Biopic de boxe et mélodrame historico-familial, ce "Cinderella Man" coche toutes les cases du film hollywoodien populaire, exécuté pour plaire au plus grand nombre. Très convenu dans sa narration mais plus dynamique dans les scènes de combat, l'ensemble pâtit essentiellement du mélo dégoulinant putassier dont on nous gave dès que l'on quitte le ring! C'est lourd, indigeste et malgré la joliesse du message, cela fait longtemps que l'illusion du rêve américain ne trompe plus personne.

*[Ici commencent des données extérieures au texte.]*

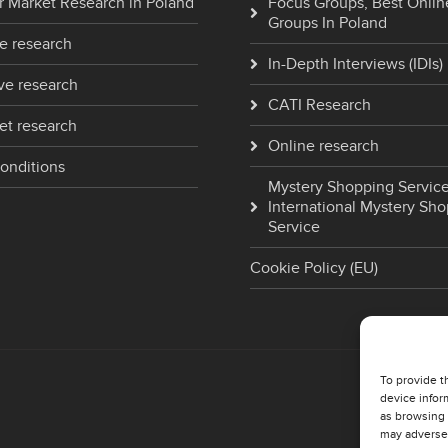
 Market Research in Poland
Focus Groups, Best Onlin
Groups In Poland
e research
In-Depth Interviews (IDIs)
ve research
CATI Research
et research
Online research
onditions
Mystery Shopping Service
International Mystery Sh
Service
Cookie Policy (EU)
To provide t
device infor
as browsing 
may adversel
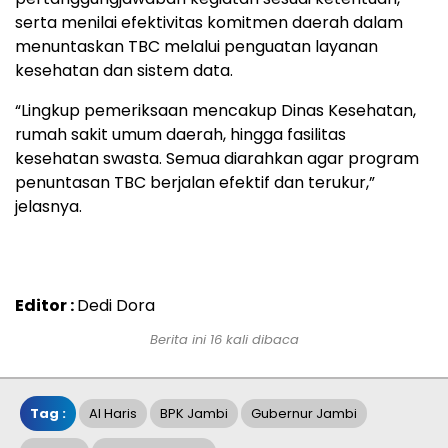
serta menilai efektivitas komitmen daerah dalam
menuntaskan TBC melalui penguatan layanan
kesehatan dan sistem data.
“Lingkup pemeriksaan mencakup Dinas Kesehatan,
rumah sakit umum daerah, hingga fasilitas
kesehatan swasta. Semua diarahkan agar program
penuntasan TBC berjalan efektif dan terukur,”
jelasnya.
Editor :
Dedi Dora
Berita ini 16 kali dibaca
Tag :
Al Haris
BPK Jambi
Gubernur Jambi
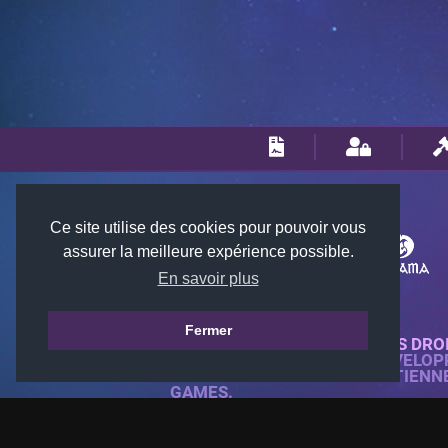
Ce site utilise des cookies pour pouvoir vous
assurer la meilleure expérience possible.
En savoir plus
Fermer
© 2018-2026 KTARENA. TOUS DRO
SITE WEB ENTIÈREMENT DÉVELOP
TOUTES LES IMAGES APPARTIENN
GAMES.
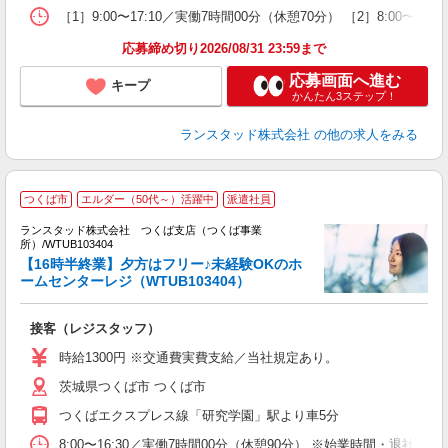
［1］9:00〜17:10／実働7時間00分（休憩70分） ［2］8:00
応募締め切り2026/08/31 23:59まで
応募画面へ進む
キープ
かんたん3ステップ！
ランスタッド株式会社
の他の求人をみる
つくば市
エルダー（50代～）活躍中
派遣社員
ランスタッド株式会社 つくば支店（つくば事業
仕
所）/WTUB103404
＞
【16時半終業】夕方はフリー♪未経験OKのホ
代
ームセンターレジ（WTUB103404）
未
勤
接客（レジスタッフ）
時給1300円 ※交通費実費支給／当社規定あり。
茨城県つくば市 つくば市
つくばエクスプレス線「研究学園」駅より車5分
8:00〜16:30／実働7時間00分（休憩90分） ※始業時間・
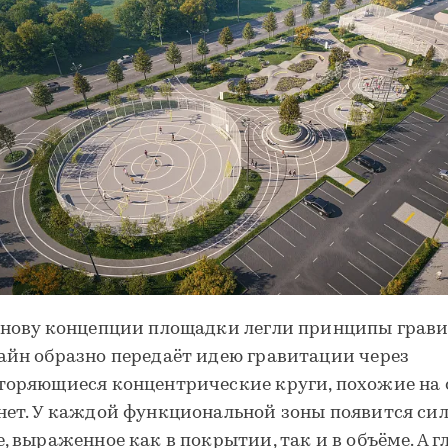
снову концепции площадки легли принципы грав
айн образно передаёт идею гравитации через
торяющиеся концентрические круги, похожие на
нет. У каждой функциональной зоны появится си
е, выраженное как в покрытии, так и в объёме. А 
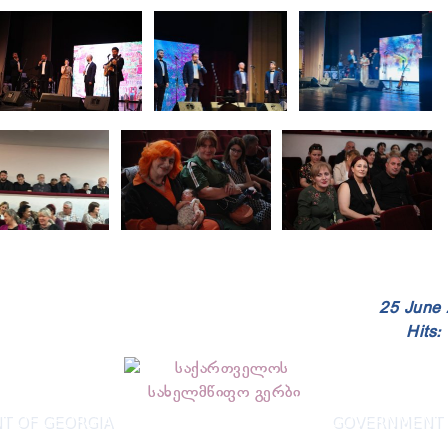
25 June
Hits:
T OF GEORGIA
GOVERNMENT 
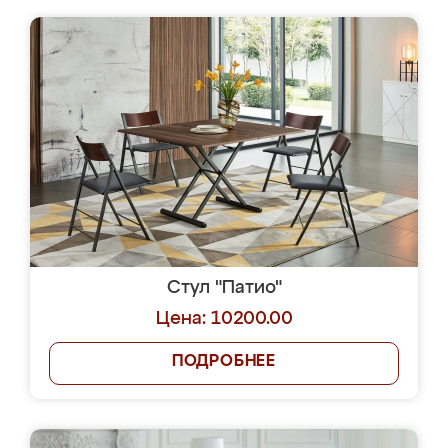
Стул "Патио"
Цена: 10200.00
ПОДРОБНЕЕ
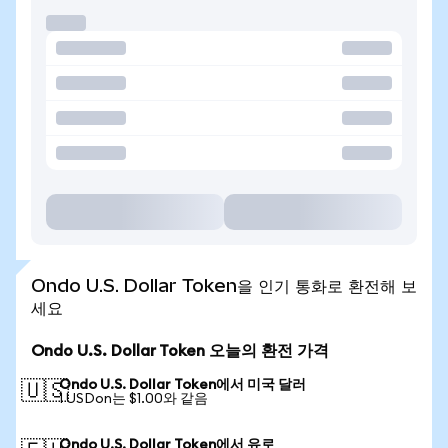
Ondo U.S. Dollar Token을 인기 통화로 환전해 보
세요
Ondo U.S. Dollar Token 오늘의 환전 가격
Ondo U.S. Dollar Token에서 미국 달러
🇺🇸
1 USDon는 $1.00와 같음
Ondo U.S. Dollar Token에서 유로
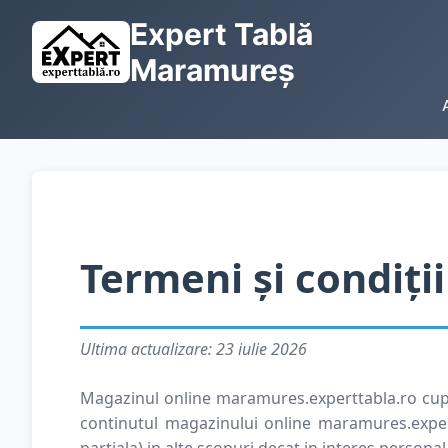
Expert Tablă
Maramureș
Termeni și condiții
Ultima actualizare: 23 iulie 2026
Magazinul online maramures.experttabla.ro cuprin
continutul magazinului online maramures.expert
partiala) in alte scopuri decat in interes personal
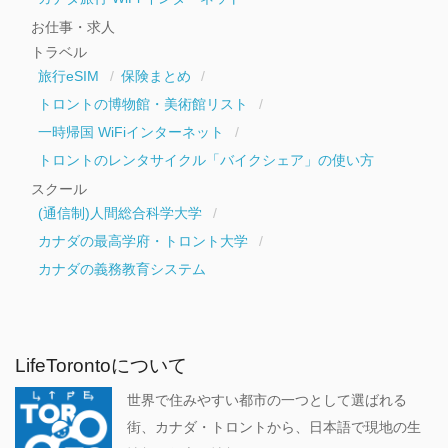
お仕事・求人
トラベル
旅行eSIM
保険まとめ
トロントの博物館・美術館リスト
一時帰国 WiFiインターネット
トロントのレンタサイクル「バイクシェア」の使い方
スクール
(通信制)人間総合科学大学
カナダの最高学府・トロント大学
カナダの義務教育システム
LifeTorontoについて
世界で住みやすい都市の一つとして選ばれる
街、カナダ・トロントから、日本語で現地の生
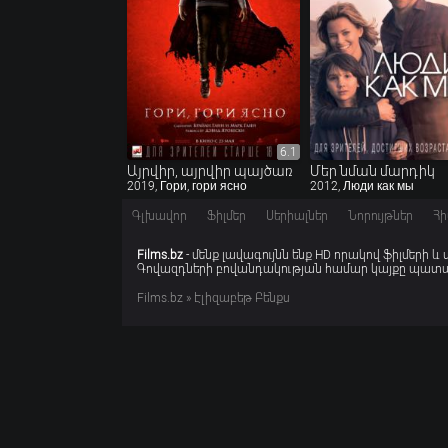
6.1
6.1
Այրվիր, այրվիր պայծառ
Մեր նման մարդիկ
2019, Гори, гори ясно
2012, Люди как мы
Գլխավոր
Ֆիլմեր
Սերիալներ
Նորույթներ
Հի
Films.bz
- մենք լավագույնն ենք HD որակով ֆիլմերի և
Գովազդների բովանդակության համար կայքը պատաս
Films.bz
» Էլիզաբեթ Բենքս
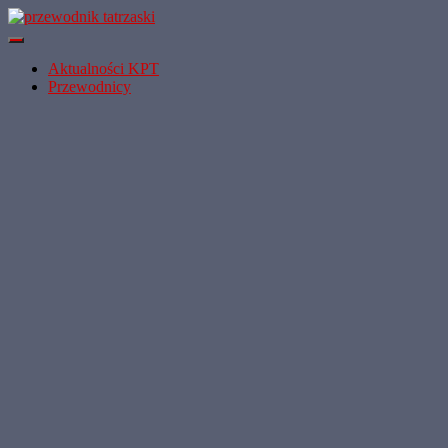
Przełącz Nawigację
Aktualności KPT
Przewodnicy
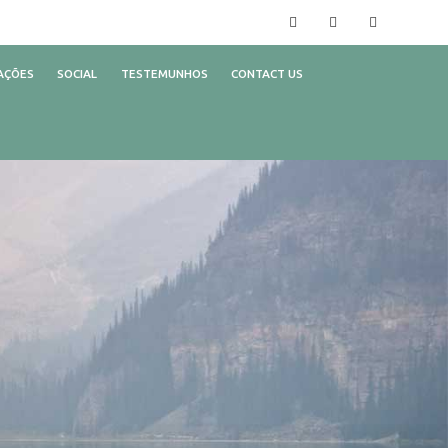
Facebook
Instagram
YouTube
AÇÕES
SOCIAL
TESTEMUNHOS
CONTACT US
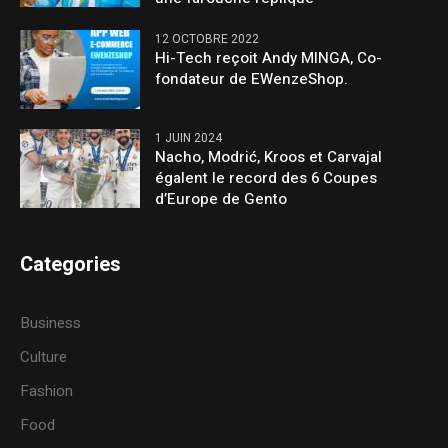
12 OCTOBRE 2022
Hi-Tech reçoit Andy MINGA, Co-
fondateur de EWenzeShop.
1 JUIN 2024
Nacho, Modrić, Kroos et Carvajal
égalent le record des 6 Coupes
d’Europe de Gento
Categories
Business
Culture
Fashion
Food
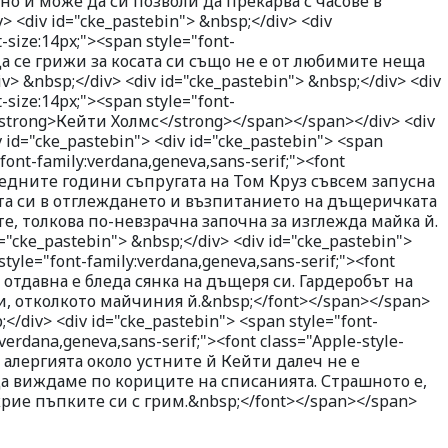
 и може да си позволи да прекарва с часове в
<div id="cke_pastebin"> &nbsp;</div> <div
-size:14px;"><span style="font-
>Да се грижи за косата си също не е от любимите неща
> &nbsp;</div> <div id="cke_pastebin"> &nbsp;</div> <div
-size:14px;"><span style="font-
><strong>Кейти Холмс</strong></span></span></div> <div
v id="cke_pastebin"> <div id="cke_pastebin"> <span
"font-family:verdana,geneva,sans-serif;"><font
следните години съпругата на Том Круз съвсем запусна
ята си в отглеждането и възпитанието на дъщеричката
е, толкова по-невзрачна започна за изглежда майка й.
="cke_pastebin"> &nbsp;</div> <div id="cke_pastebin">
style="font-family:verdana,geneva,sans-serif;"><font
а отдавна е бледа сянка на дъщеря си. Гардеробът на
, отколкото майчиния й.&nbsp;</font></span></span>
;</div> <div id="cke_pastebin"> <span style="font-
:verdana,geneva,sans-serif;"><font class="Apple-style-
 алергията около устните й Кейти далеч не е
да виждаме по кориците на списанията. Страшното е,
крие пъпките си с грим.&nbsp;</font></span></span>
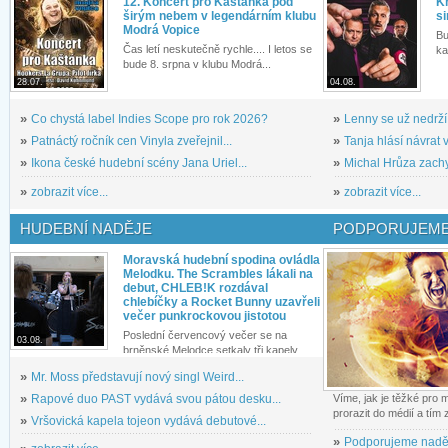
12. Koncert pro Kaštánka pod
Kř
širým nebem v legendárním klubu
si
Modrá Vopice
Bu
Čas letí neskutečně rychle.... I letos se
ka
bude 8. srpna v klubu Modrá...
28.07.
04.08.
»
Co chystá label Indies Scope pro rok 2026?
»
Lenny se už nedrží
»
Patnáctý ročník cen Vinyla zveřejnil...
»
Tanja hlásí návrat v
»
Ikona české hudební scény Jana Uriel...
»
Michal Hrůza zachyc
»
zobrazit více...
»
zobrazit více...
HUDEBNÍ NADĚJE
PODPORUJEME
Moravská hudební spodina ovládla
Melodku. The Scrambles lákali na
debut, CHLEB!K rozdával
chlebíčky a Rocket Bunny uzavřeli
večer punkrockovou jistotou
Poslední červencový večer se na
03.08.
brněnské Melodce setkaly tři kapely...
»
Mr. Moss představují nový singl Weird...
»
Rapové duo PAST vydává svou pátou desku...
Víme, jak je těžké pro
prorazit do médií a tím
»
Vršovická kapela tojeon vydává debutové...
»
Podporujeme nadě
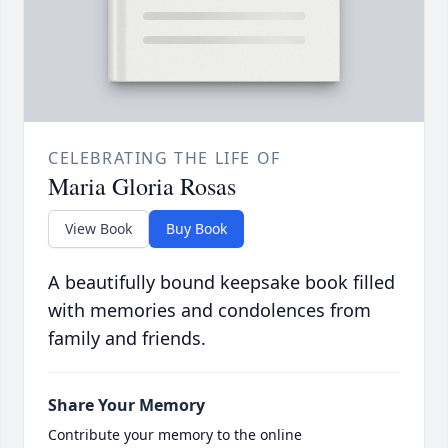
CELEBRATING THE LIFE OF
Maria Gloria Rosas
View Book
Buy Book
A beautifully bound keepsake book filled
with memories and condolences from
family and friends.
Share Your Memory
Contribute your memory to the online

Marrant que ce film n'ait pas plus marqué que cela vu son casting et le réalisateur. La faute peut-être à une mise en scène trop classique calibrée "film à Oscar" une musique assez pompeuse par moments. A voir pour les acteurs.
Très belle interprétation de Russell Crowe qui tient la baraque. Après ce film sur la boxe (sport idéal pour le cinéma) n'est pas Raging Bull, et Ron Howard n'est pas Martin Scorsese bien entendu, mais ce film reste une belle histoire, avec 2/3 longueurs.
Cinderella Man ou De l'ombre à la lumière est un bon film de R. Howard. C'est une biographie du boxeur américain J. Braddock, apparemment surnommé Cinderella Man car il aurait redonné l'argent que l'"assistance" lui avait donné quand il était au plus bas financièrement. C'est donc un film sur la boxe, avec R. Crowe qui assure en boxeur, on y croit. Lors du dernier combat du film, son combat clé de 1935 où il devient champion du monde, la tension est à son comble. C'est joliment fait et interprété et les décors sont très beaux.
Sérieux biopic sur un boxeur méconnu. Beau casting, belle histoire. Cette vie de boxeur est mise en valeur grâce à la relation familiale importante mise à l’écran à travers de bonnes valeurs. Une vie de couple aimante et des relations familiales fortes, une famille mise face à ses faiblesses, l’admiration des enfants pour leurs parents, la force de volonté et de convictions. Toute cette histoire est parsemée de combats de boxe peut-être plus simple que les combats de la vie ordinaire. Et le stress monte à chaque combat, jusqu’au grand final incroyable à deux micro-doigts d’être digne de Rocky.